The man who invented eternity
plays cruel jokes on embittered eyes,
tells aching souls embittered tales
of how a man's not dead if his name's still spoken.
But the whispered voices and scrawled, blotted words
of history will only say,
"The author of this work is dead -
you have no need to speak his name
He will never hear or recall
the prayers you offer in the night
while his sad music plays,
nor see the tears that scar your face,
those jewel-slick trails that stand in place
of words inadequate."

But the man who invented eternity
weaves sweeter lies, a false and fatal hope
for old eyes determined to take
every breath they battled for.
There's a gleam there, but it's not of life.

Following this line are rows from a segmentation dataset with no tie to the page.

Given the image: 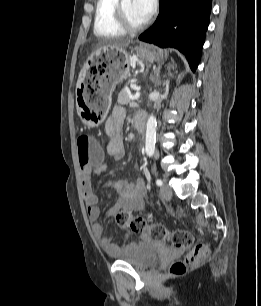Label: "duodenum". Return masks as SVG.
Masks as SVG:
<instances>
[{
  "instance_id": "410a0bca",
  "label": "duodenum",
  "mask_w": 261,
  "mask_h": 306,
  "mask_svg": "<svg viewBox=\"0 0 261 306\" xmlns=\"http://www.w3.org/2000/svg\"><path fill=\"white\" fill-rule=\"evenodd\" d=\"M134 122V126L136 127L138 133H139V137L142 140L144 137V128H145V124H146V114L144 113H138L134 116L133 119Z\"/></svg>"
}]
</instances>
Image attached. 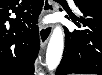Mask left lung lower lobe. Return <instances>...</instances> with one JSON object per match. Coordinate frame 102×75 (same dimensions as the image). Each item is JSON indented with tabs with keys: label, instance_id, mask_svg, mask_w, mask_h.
I'll return each instance as SVG.
<instances>
[{
	"label": "left lung lower lobe",
	"instance_id": "left-lung-lower-lobe-1",
	"mask_svg": "<svg viewBox=\"0 0 102 75\" xmlns=\"http://www.w3.org/2000/svg\"><path fill=\"white\" fill-rule=\"evenodd\" d=\"M78 8L82 16L71 19L84 29L71 32L64 28L65 48L55 75L102 74V9L90 6Z\"/></svg>",
	"mask_w": 102,
	"mask_h": 75
}]
</instances>
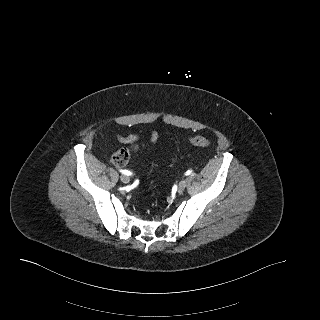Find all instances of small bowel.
I'll return each mask as SVG.
<instances>
[{
  "label": "small bowel",
  "instance_id": "obj_1",
  "mask_svg": "<svg viewBox=\"0 0 320 320\" xmlns=\"http://www.w3.org/2000/svg\"><path fill=\"white\" fill-rule=\"evenodd\" d=\"M147 134L149 136V140L151 143H155L157 141L158 133L156 131L152 130ZM141 136L142 134H128V135L118 134L117 139L119 142L123 144H134L140 139Z\"/></svg>",
  "mask_w": 320,
  "mask_h": 320
}]
</instances>
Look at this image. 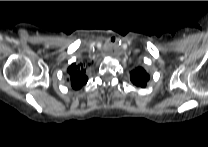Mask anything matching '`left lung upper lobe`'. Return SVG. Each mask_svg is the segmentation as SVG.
Wrapping results in <instances>:
<instances>
[{"instance_id":"1","label":"left lung upper lobe","mask_w":208,"mask_h":147,"mask_svg":"<svg viewBox=\"0 0 208 147\" xmlns=\"http://www.w3.org/2000/svg\"><path fill=\"white\" fill-rule=\"evenodd\" d=\"M131 75V82L135 84L136 86H140L144 88L150 78L148 73L142 68L137 67L133 71L130 72Z\"/></svg>"}]
</instances>
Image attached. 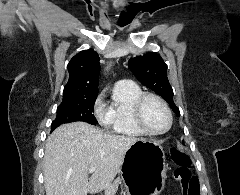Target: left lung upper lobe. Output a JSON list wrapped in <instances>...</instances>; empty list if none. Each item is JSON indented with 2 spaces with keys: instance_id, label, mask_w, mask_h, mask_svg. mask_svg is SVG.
I'll return each mask as SVG.
<instances>
[{
  "instance_id": "1",
  "label": "left lung upper lobe",
  "mask_w": 240,
  "mask_h": 195,
  "mask_svg": "<svg viewBox=\"0 0 240 195\" xmlns=\"http://www.w3.org/2000/svg\"><path fill=\"white\" fill-rule=\"evenodd\" d=\"M128 65L143 85L164 98L174 113L180 116V111L173 102L174 93L167 78V67L158 54L149 52L143 56H137L130 59Z\"/></svg>"
}]
</instances>
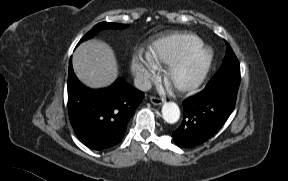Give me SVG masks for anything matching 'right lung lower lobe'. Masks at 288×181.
I'll use <instances>...</instances> for the list:
<instances>
[{
	"mask_svg": "<svg viewBox=\"0 0 288 181\" xmlns=\"http://www.w3.org/2000/svg\"><path fill=\"white\" fill-rule=\"evenodd\" d=\"M67 87L71 125L84 145L98 151L123 139L130 118L144 98L143 92L122 79L105 89L85 87L75 76L71 61Z\"/></svg>",
	"mask_w": 288,
	"mask_h": 181,
	"instance_id": "98d812e1",
	"label": "right lung lower lobe"
}]
</instances>
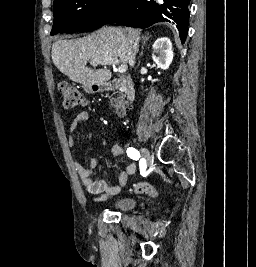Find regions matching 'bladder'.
<instances>
[{
    "instance_id": "1",
    "label": "bladder",
    "mask_w": 256,
    "mask_h": 267,
    "mask_svg": "<svg viewBox=\"0 0 256 267\" xmlns=\"http://www.w3.org/2000/svg\"><path fill=\"white\" fill-rule=\"evenodd\" d=\"M137 204H138L137 198L123 196L115 199L114 203L112 204V208L116 212H123L127 211L128 209H131Z\"/></svg>"
}]
</instances>
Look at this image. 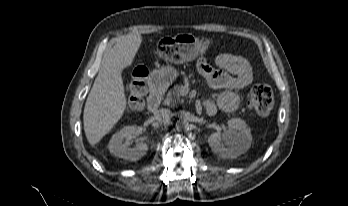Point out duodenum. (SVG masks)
I'll list each match as a JSON object with an SVG mask.
<instances>
[{
    "mask_svg": "<svg viewBox=\"0 0 348 206\" xmlns=\"http://www.w3.org/2000/svg\"><path fill=\"white\" fill-rule=\"evenodd\" d=\"M163 94H164V87L159 82H157L154 78H152L150 80V95L148 98V110L150 112L153 113L159 109Z\"/></svg>",
    "mask_w": 348,
    "mask_h": 206,
    "instance_id": "410a0bca",
    "label": "duodenum"
}]
</instances>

It's a sickness, their fever burns bright
as their shrivelled frames
grope clumsily towards immortality with
clutching, pleading fingers
(pale as bone and fragile as ash,
scorched by some internal fire
which drives their futile continuity)
and they screech like harpies hellbent on remembrance.

And the man who invented eternity
leans forward through the ages
and writes on the new-turned page of the present
those immortal words:
"The Author Of This Work Is Dead."
I haven't written anything original in ages. Bully me back into it, please.